Ocean County Press Release
AS OCEAN COUNTY moves into month five of the COVID-19 Pandemic, county offices and staff remain on the job helping our must vulnerable residents, Freeholder Director Joseph H. Vicari said.
"Our routine has changed but our elderly and vulnerable residents can rest assured that we will continue to meet their needs," Vicari said.
While most county offices are closed to in-person visits, staff is working in every department, including the Office of Senior Services, Veterans Service Bureau and the Department of Consumer Affairs.
In the Office of Senior Services, Director Maria La Face said the volume of calls is increasing as people address concerns both related and unrelated to COVID-19.
"We're seeing a lot of calls about normal issues, such as Medicare questions," she said.
Concerns are also mounting from caregivers, usually the adult children of older seniors.
"After months of isolation many of our caregivers are realizing that their parents are perhaps not doing as well as they thought and may not be able to care for themselves," La Face said. "Combined with a shortage of home health aides, this is becoming a real challenge."
Vicari, who is also liaison to the Office of Senior Services, said many caregivers are in fact senior citizens themselves taking care of their older parents.
Money is also a growing concern among the county's older population.
"Everything costs more, from food to toilet paper," Vicari said. "Every dollar that is cut or spent elsewhere is a dollar less to spend on food."
Vicari said he is continuing his effort to combat the elimination of the state's Property Tax Relief and Homestead Credit Programs.
The Ocean County Board of Chosen Freeholders has already unanimously passed a resolution calling on Gov.
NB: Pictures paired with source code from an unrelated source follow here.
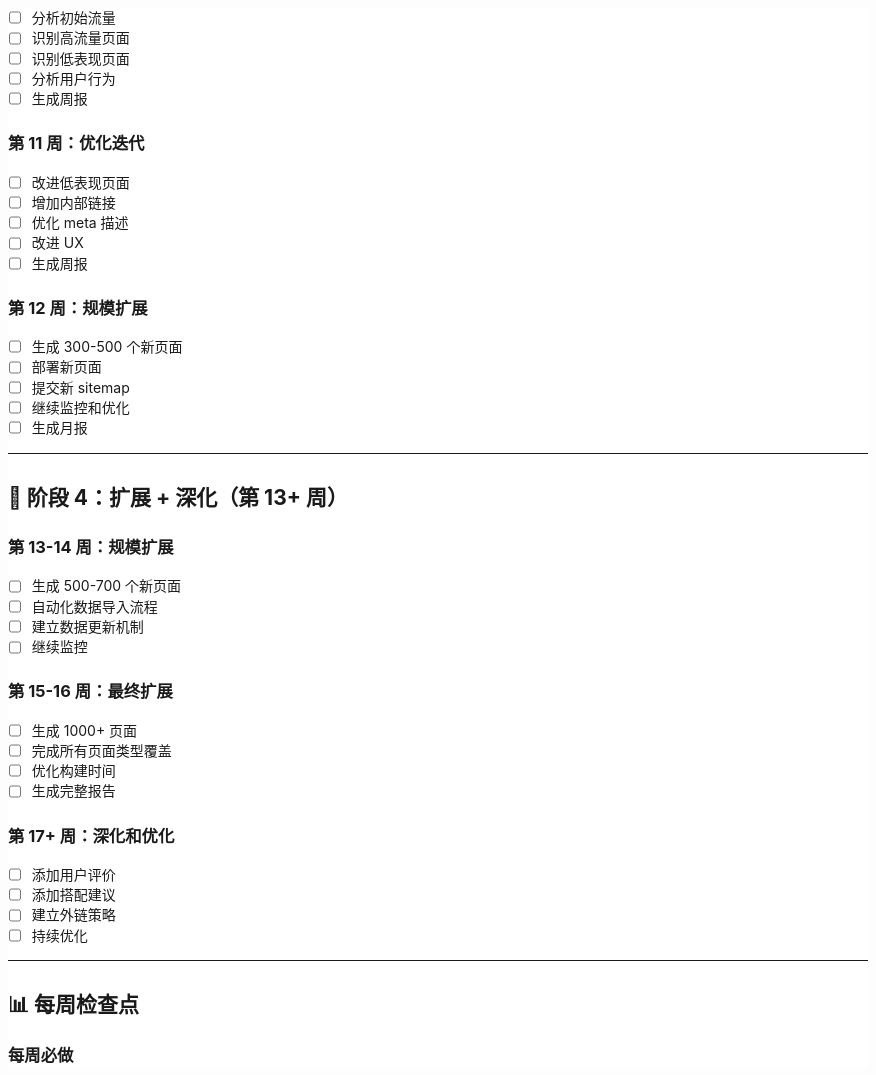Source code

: - [ ] 分析初始流量
- [ ] 识别高流量页面
- [ ] 识别低表现页面
- [ ] 分析用户行为
- [ ] 生成周报

### 第 11 周：优化迭代

- [ ] 改进低表现页面
- [ ] 增加内部链接
- [ ] 优化 meta 描述
- [ ] 改进 UX
- [ ] 生成周报

### 第 12 周：规模扩展

- [ ] 生成 300-500 个新页面
- [ ] 部署新页面
- [ ] 提交新 sitemap
- [ ] 继续监控和优化
- [ ] 生成月报

---

## 🌟 阶段 4：扩展 + 深化（第 13+ 周）

### 第 13-14 周：规模扩展

- [ ] 生成 500-700 个新页面
- [ ] 自动化数据导入流程
- [ ] 建立数据更新机制
- [ ] 继续监控

### 第 15-16 周：最终扩展

- [ ] 生成 1000+ 页面
- [ ] 完成所有页面类型覆盖
- [ ] 优化构建时间
- [ ] 生成完整报告

### 第 17+ 周：深化和优化

- [ ] 添加用户评价
- [ ] 添加搭配建议
- [ ] 建立外链策略
- [ ] 持续优化

---

## 📊 每周检查点

### 每周必做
Phil Murphy and the state Legislature to restore both the senior tax freeze and the Homestead Rebate.
While constituent services continue to be handled over the phone, La Face said her office does have an in-person outreach scheduled for early August.
"On August 4th my staff will travel to the Original Leisure Village in Lakewood for an outdoor event to meet with senior citizens and address their concerns," she said. "Everyone will be masked and if the event is successful we would like to expand it."
As plans move forward to re-open county buildings to the public, La Face said she would like to see her office bring more services to senior communities rather than asking seniors to come into the department's Toms River office.
"Our new service delivery system will include mobile events like the one scheduled in August, virtual platforms and social media," she said.
The Ocean County Veterans Service Bureau has also been handling its clients via telephone and computers.
Director John P. Dorrity said initial claims with the Department of Veterans Affairs are handled over the phone.
"Appeals are handled through a system known as the Virtual VA," he said. "It requires only an email address."
Dorrity said that despite the continued county lockdown, his staff, like other county offices, has been working through the crisis.
"The workload has been intense and heavy but our folks are getting the job done," he said.
Freeholder Gerry P. Little, liaison to the Veterans Service Bureau, said Ocean County never forgets its veterans.
"These brave men and women were there when we needed them and Ocean County will always be there for them, no matter what the circumstances," Little said.
Steve Scaturro, director of the Ocean County Department of Consumer Affairs, said his office remains busy investigating consumer fraud complaints.
"We remain staffed as usual, accepting calls and correspondence from the public," Scaturro said. "We respond immediately and investigate price gouging, and all other complaints filed by the public."
Price-gouging complaints were more common at the start of the Pandemic, he added.
More frequent Pandemic-related complaints include cancellation of contracts for cruises, theme parks and motels due to COVID-19 restrictions.
"We take each on a case-by-case basis," Scaturro said "We have had good results in assisting consumers with these issues."
At the same time, the department is dealing with more routine complaints, with home improvement, auto sales and computer-related scams topping the list.
Weights and Measures inspectors also continue to perform inspections at gas stations, marinas and retail establishments to ensure compliance with state regulations designed to protect the public.
"When we have to prosecute a complaint it is done through a virtual court session," Scaturro said.